┌─ SEZIONE DEL DOCUMENTO
I magistrati italiani non avrebbero condotto un’inchiesta efficace sulla morte di Gianfranco Laterza, operaio dell’ex Ilva mancato a 58 anni il 27 luglio 2010 a causa di un tumore ai polmoni che, secondo i famigliari dell’uomo, sarebbe stato dovuto all’esposizione a sostanze tossiche (in particolar modo amianto) sul luogo di lavoro: per questo la Corte Europea dei Diritti Umani ha condannato l’Italia, in quanto “i tribunali nazionali non hanno fatto sforzi sufficienti per accertare la verità” e “la decisione di archiviare l’indagine non è stata adeguatamente motivata”.
Nel ricorso alla CEDU la moglie e il figlio dell’operaio, difesi dall’avvocato Luigi Esposito, hanno sostenuto che pubblico ministero e Giudice per le indagini preliminari, rispettivamente chiedendo e disponendo l’archiviazione del procedimento penale per omicidio colposo senza prendere in considerazione la perizia che dimostrava la correlazione tra la malattia dell’uomo e la sua esposizione a sostanze nocive nell’ambiente di lavoro, abbiano violato il diritto alla vita. Inoltre, il provvedimento di archiviazione, basato sull’esclusione dal fascicolo di “rapporti scientifici ed epidemiologici redatti in procedimenti penali simili” e della perizia di parte “riguardante la storia medica e la patologia” della vittima, ha impedito di identificare le persone responsabili dell’attuazione delle misure di sicurezza nello stabilimento.
└─
┌─ ESTRATTI DEL DATASET
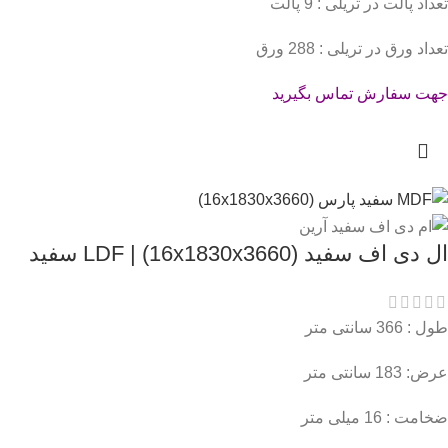
تعداد پالت در تریلی : 9 پالت
تعداد ورق در تریلی : 288 ورق
جهت سفارش تماس بگیرید
ال دی اف سفید (16x1830x3660) | LDF سفید
طول : 366 سانتی متر
عرض: 183 سانتی متر
ضخامت : 16 میلی متر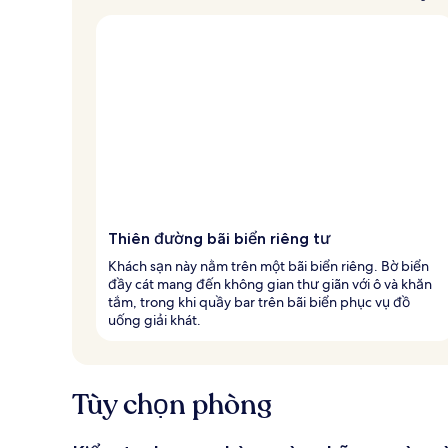
Thiên đường bãi biển riêng tư
Khách sạn này nằm trên một bãi biển riêng. Bờ biển
đầy cát mang đến không gian thư giãn với ô và khăn
tắm, trong khi quầy bar trên bãi biển phục vụ đồ
uống giải khát.
Tùy chọn phòng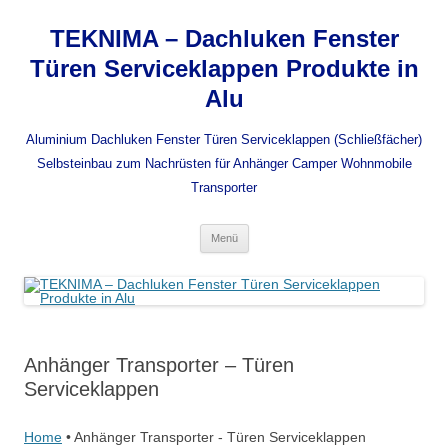
Zum
Inhalt
TEKNIMA – Dachluken Fenster
springen
Türen Serviceklappen Produkte in
Alu
Aluminium Dachluken Fenster Türen Serviceklappen (Schließfächer)
Selbsteinbau zum Nachrüsten für Anhänger Camper Wohnmobile
Transporter
Menü
Anhänger Transporter – Türen
Serviceklappen
Home
•
Anhänger Transporter - Türen Serviceklappen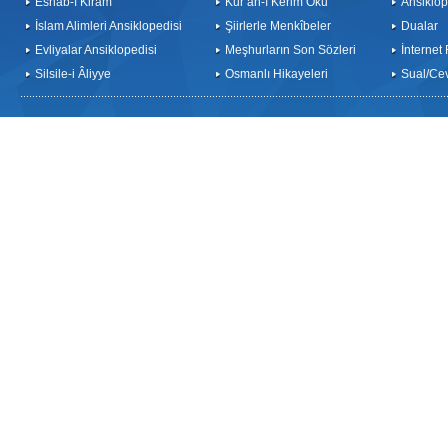
Eshab-ı Kiram
Kur’an-ı Kerim Oku
Ansiklop
İslam Alimleri Ansiklopedisi
Şiirlerle Menkîbeler
Dualar
Evliyalar Ansiklopedisi
Meşhurların Son Sözleri
İnternet
Silsile-i Âliyye
Osmanlı Hikayeleri
Sual/Ce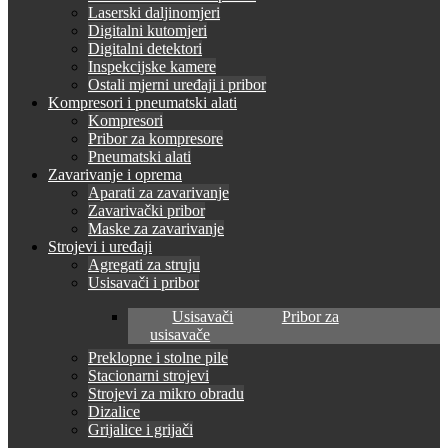
Laserski daljinomjeri
Digitalni kutomjeri
Digitalni detektori
Inspekcijske kamere
Ostali mjerni uređaji i pribor
Kompresori i pneumatski alati
Kompresori
Pribor za kompresore
Pneumatski alati
Zavarivanje i oprema
Aparati za zavarivanje
Zavarivački pribor
Maske za zavarivanje
Strojevi i uređaji
Agregati za struju
Usisavači i pribor
Usisavači
Pribor za
usisavače
Preklopne i stolne pile
Stacionarni strojevi
Strojevi za mikro obradu
Dizalice
Grijalice i grijači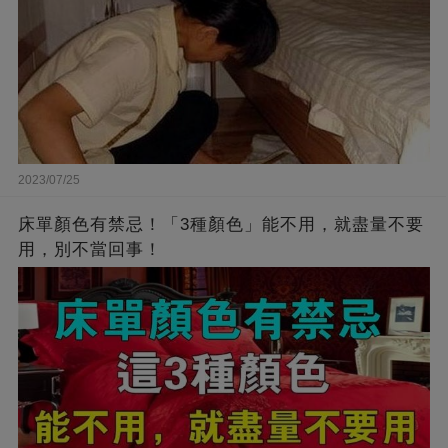
2023/07/25
床單顏色有禁忌！「3種顏色」能不用，就盡量不要
用，別不當回事！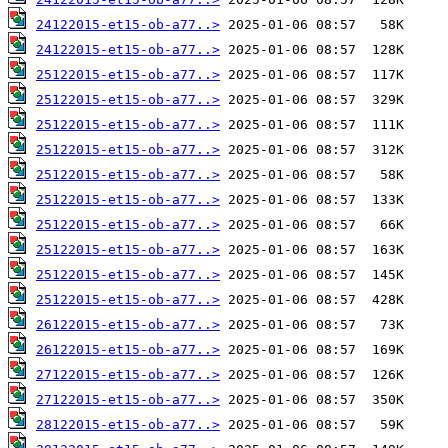
24122015-et15-ob-a77..>
24122015-et15-ob-a77..>
25122015-et15-ob-a77..>
25122015-et15-ob-a77..>
25122015-et15-ob-a77..>
25122015-et15-ob-a77..>
25122015-et15-ob-a77..>
25122015-et15-ob-a77..>
25122015-et15-ob-a77..>
25122015-et15-ob-a77..>
25122015-et15-ob-a77..>
25122015-et15-ob-a77..>
26122015-et15-ob-a77..>
26122015-et15-ob-a77..>
27122015-et15-ob-a77..>
27122015-et15-ob-a77..>
28122015-et15-ob-a77..>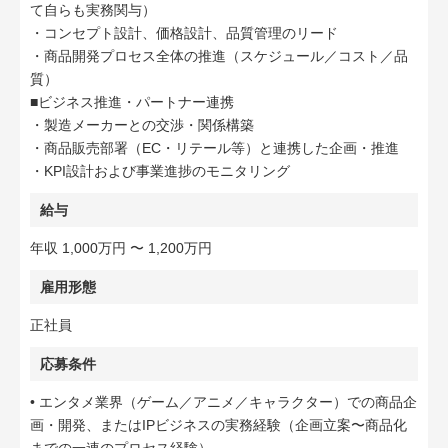
て自らも実務関与）
・コンセプト設計、価格設計、品質管理のリード
・商品開発プロセス全体の推進（スケジュール／コスト／品
質）
■ビジネス推進・パートナー連携
・製造メーカーとの交渉・関係構築
・商品販売部署（EC・リテール等）と連携した企画・推進
・KPI設計および事業進捗のモニタリング
給与
年収 1,000万円 〜 1,200万円
雇用形態
正社員
応募条件
• エンタメ業界（ゲーム／アニメ／キャラクター）での商品企
画・開発、またはIPビジネスの実務経験（企画立案〜商品化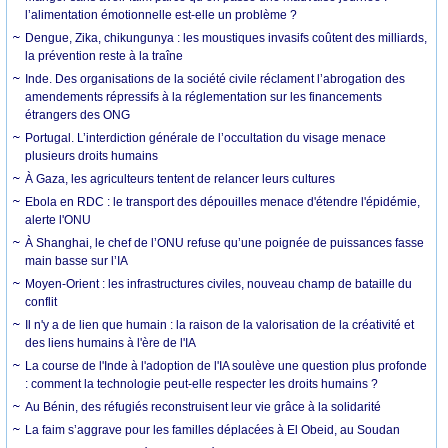
l’alimentation émotionnelle est-elle un problème ?
Dengue, Zika, chikungunya : les moustiques invasifs coûtent des milliards,
la prévention reste à la traîne
Inde. Des organisations de la société civile réclament l’abrogation des
amendements répressifs à la réglementation sur les financements
étrangers des ONG
Portugal. L’interdiction générale de l’occultation du visage menace
plusieurs droits humains
À Gaza, les agriculteurs tentent de relancer leurs cultures
Ebola en RDC : le transport des dépouilles menace d'étendre l'épidémie,
alerte l'ONU
À Shanghai, le chef de l’ONU refuse qu’une poignée de puissances fasse
main basse sur l’IA
Moyen-Orient : les infrastructures civiles, nouveau champ de bataille du
conflit
Il n'y a de lien que humain : la raison de la valorisation de la créativité et
des liens humains à l'ère de l'IA
La course de l'Inde à l'adoption de l'IA soulève une question plus profonde
: comment la technologie peut-elle respecter les droits humains ?
Au Bénin, des réfugiés reconstruisent leur vie grâce à la solidarité
La faim s’aggrave pour les familles déplacées à El Obeid, au Soudan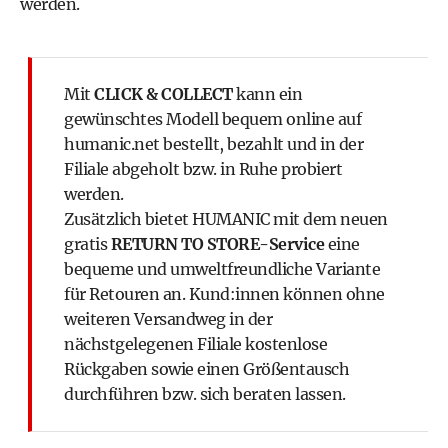
werden.
Mit
CLICK & COLLECT
kann ein
gewünschtes Modell bequem online auf
humanic.net
bestellt, bezahlt und in der
Filiale abgeholt bzw. in Ruhe probiert
werden.
Zusätzlich bietet
HUMANIC
mit dem neuen
gratis
RETURN TO STORE-Service
eine
bequeme und umweltfreundliche Variante
für Retouren an. Kund:innen können ohne
weiteren Versandweg in der
nächstgelegenen Filiale kostenlose
Rückgaben sowie einen Größentausch
durchführen bzw. sich beraten lassen.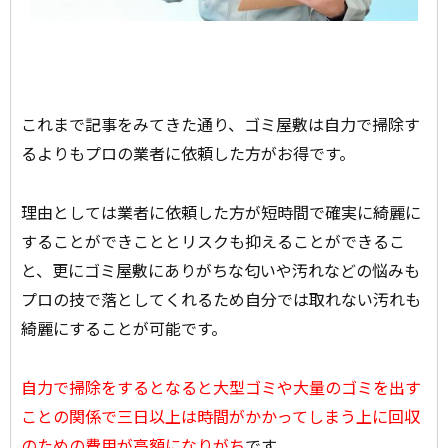
これまで記事をみてきた通り、ゴミ屋敷は自力で掃除す
るよりもプロの業者に依頼した方がお得です。
理由としては業者に依頼した方が短時間で確実に綺麗に
することができこととリスクも抑えることができるこ
と、更にゴミ屋敷にありがちな匂いや汚れなどの悩みも
プロの技で落としてくれるため自分では取れない汚れも
綺麗にすることが可能です。
自力で掃除をするとなると大型ゴミや大量のゴミを出す
ことの関係で三日以上は時間がかかってしまう上に回収
のための費用が高額になりがち
です。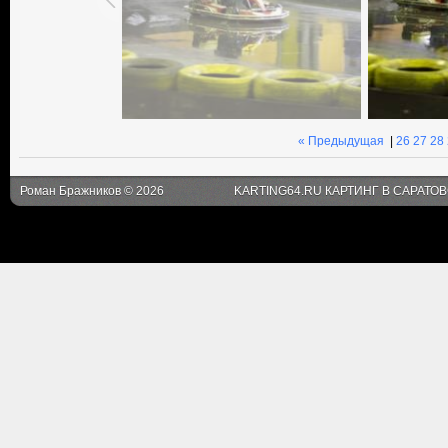
« Предыдущая
|
26
27
28
Роман Бражников © 2026
KARTING64.RU КАРТИНГ В САРАТО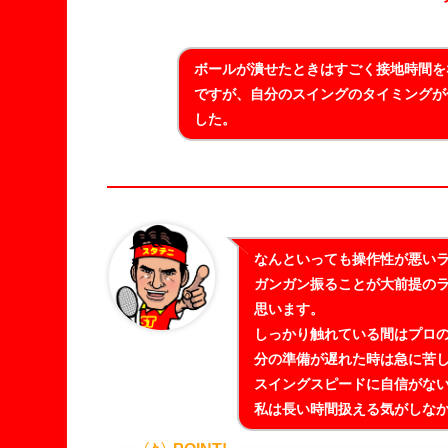
ボールが潰せたときはすごく接地時間を
ですが、自分のスイングのタイミングが
した。
なんといっても操作性が悪い
ガンガン振ることが大前提の
思います。
しっかり触れている間はプロ
分の準備が遅れた時は急に苦
スイングスピードに自信がな
私は長い時間扱える気がしな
└─
__DOMANDE SUL MATERIALE__:
(a) Nel testo sul caso Laterza, a che età e in quale data è morto Gianfranco Laterza?
(b) Prosegui il testo sul caso Laterza da dove si interrompe.

__RISPOSTE NUMERATE__:
(a) È morto a 58 anni, il 27 luglio 2010.

(b)
Nella sentenza, la Corte evidenzia che, tenuto conto della giurisprudenza nazionale e del fatto che non era stata esclusa fin dall’inizio un’origine professionale della patologia di cui era morto l’operaio, i magistrati avrebbero dovuto ordinare ulteriori indagini per accertare l’eventuale esistenza di un nesso di causalità tra l’esposizione a sostanze nocive e il decesso dovuto all’insorgenza della patologia oncologica, al fine di individuare i responsabili di eventuali violazioni delle misure di sicurezza.